Ana caddeye araç park edilmesini, park edilen araçların sabahtan akşama orada durmasını inanın anlamış değilim. Oradan geçerken bu yolda park yasağı olması lazım diyorum ama gözüme çarpan bir yasak da göremedim. Gördüğüm kadarıyla evi cadde boyunda olan kat maliklerinin araçlarını ana caddeye park etmesinin önünde hiçbir engel yok. Bu yüzden trafiği tek şeride indirecek şekilde yol boyu park etmeleri analarının ak sütü gibi kendilerine helal. Çünkü ne park yasağı var ne belediye bir şey diyor ne trafik buraya park etmek uygun değil diyor ne de aracını park edenler biz buraya aracımızı park ederken, buradan kalkarken ve park esnasında akan trafiği engelliyoruz. Bu yüzden araçlarımızı ara ve arka sokaklara koyalım diyor.

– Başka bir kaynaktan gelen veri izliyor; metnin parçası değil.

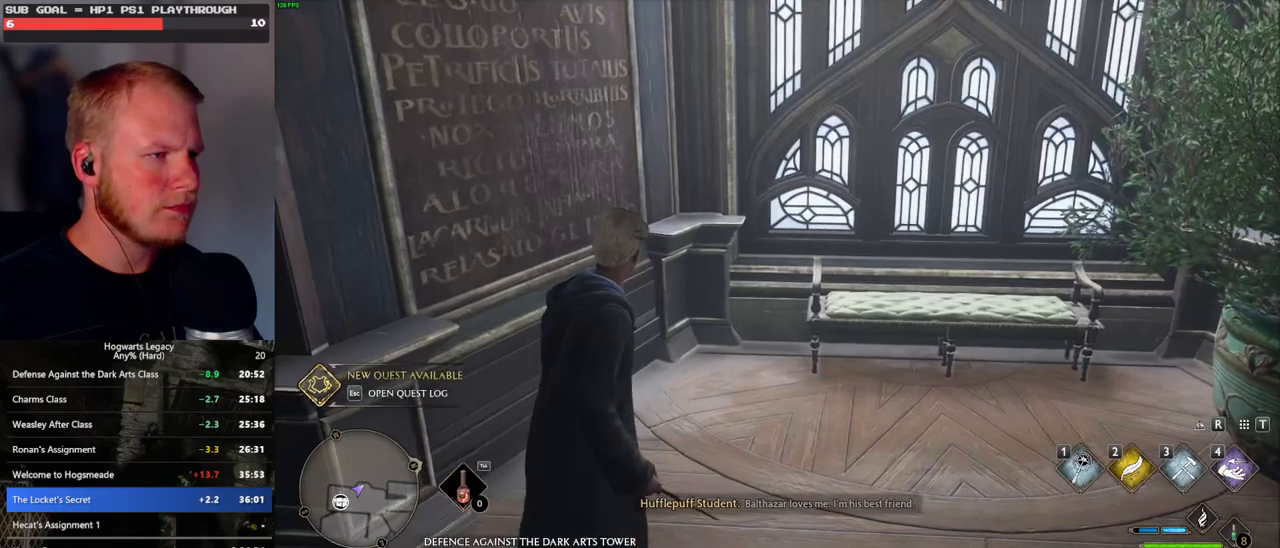
{"keys": [], "mouse": [], "events": [[17, "mouse_wheel", "down"], [33, "f", "up"], [33, "mouse_wheel", "up"], [100, "f", "down"], [183, "f", "up"], [233, "f", "down"], [283, "mouse_wheel", "down"], [300, "mouse_wheel", "up"], [317, "mouse_wheel", "down"], [333, "f", "up"], [333, "mouse_wheel", "up"], [350, "mouse_wheel", "down"], [400, "mouse_wheel", "up"], [417, "mouse_wheel", "down"], [433, "mouse_wheel", "up"]]}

Burada, sakinlerin araçlarını park edeceği yer yok. Nereye koysunlar. Mecburen yola koyacaklar diyebilirsiniz. Pekala, ara ve arka sokağa koyabilirler. Bunun için biraz yürümeleri gerekecek. Vatandaş, aracını trafiği engellemeyecek şekilde uzağa park edip niye yürüsün. Çünkü bizim anlayışımızda; ev alırken, dükkan kiralarken sadece ev ve dükkanı kiralamıyor veya almıyoruz aynı zamanda yol da bizimdir. Pencereden görecek şekilde aracımız gözümüzün önünde olacak. Trafiği aksatıyormuş. Bu bizim meselemiz değil. Olsa olsa sürücülerin meselesi olur. Yola çıkmışlar ve bu yolu kullanıyorlarsa, ona da katlanacaklar. Millet olarak bakış açımız bu maalesef.
Ahmet Özcan Caddesi çok eski bir cadde olsa, geçmişte planlama eksikliği var diyeceğim ama bu caddenin trafiğe açılmasının fazla bir geçmişi yok. Öyle zannediyorum, buralara bina dikilirken birkaç daire daha fazla çıkarılsın düşüncesiyle park yerleri es geçilmiş. Nasılsa bizim milletimiz işini bilir denmiş olmalı.
Sebep her ne ise bu aşamadan sonra buradaki binalar yıkılamayacağına göre sorumlu yetkililerden istediğimiz, yolu tek şeride indiren bu alternatif ana caddeye araç parkını yasaklanmaları, burada oturanların binanın arka taraflarına araçlarını park etmeleri için bir planlama yapmalarıdır.